If I have learned anything in my 18 years as chaplain of the Powell High football program it is how to stay out of the way. And staying out of the way is much harder than it seems. In fact, it is an art form. Staying out of the way requires an active, thoughtful, intentional state of heart and mind. It is born out of the realization that there is a much larger story going on here than just you. In fact, you aren't the point at all. Your job is just to show up, pay attention, be available, and listen. Your job is to not impede or hinder that larger story, but to support and encourage it whenever and however possible. Which is an incredibly humbling position to be in.

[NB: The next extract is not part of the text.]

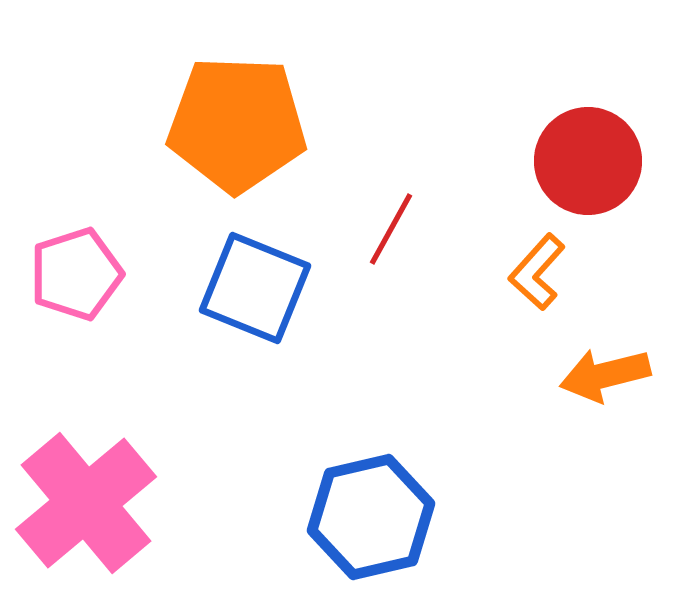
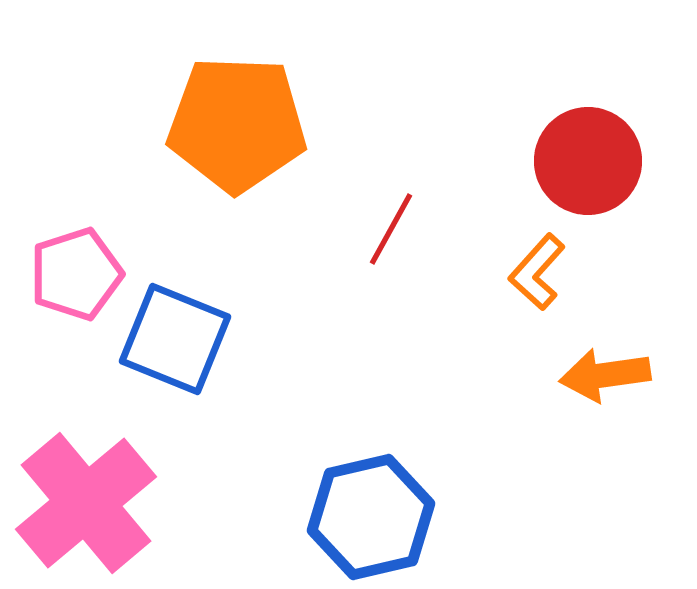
blue square: moved 80 px left, 51 px down
orange arrow: rotated 6 degrees clockwise
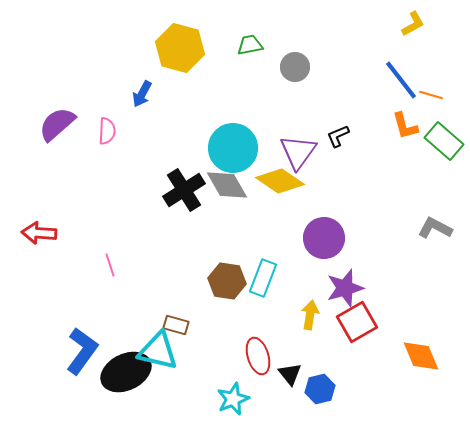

I don't know about you, but I am not great at staying out of the way. In fact, sometimes my tendency to interrupt, insert, and initiate actually gets in the way of what God is up to, rather than encouraging and nurturing it. It becomes about my agenda more than it does about his. You see, far too often I tend to operate out of need: the need to be heard, the need to be seen, the need to be significant, the need to make an impact, the need to put my two cents in. In fact, I tend to operate out of this weird combination of pride and insecurity far more than I'd care to admit. And when I do this, it becomes more about my story than it does about God's story. I can't tell you how many times through the years I have walked away from a conversation or an encounter thinking, "Oh wow, I really missed it there." (Here's a great example, if you're interested: a do-over . It comes from a time I did that with a couple of friends who were in some really, really deep grief)
So needless to say, all of these years with the football program have been great for me. I need as much practice as I can get learning the art of staying out of the way.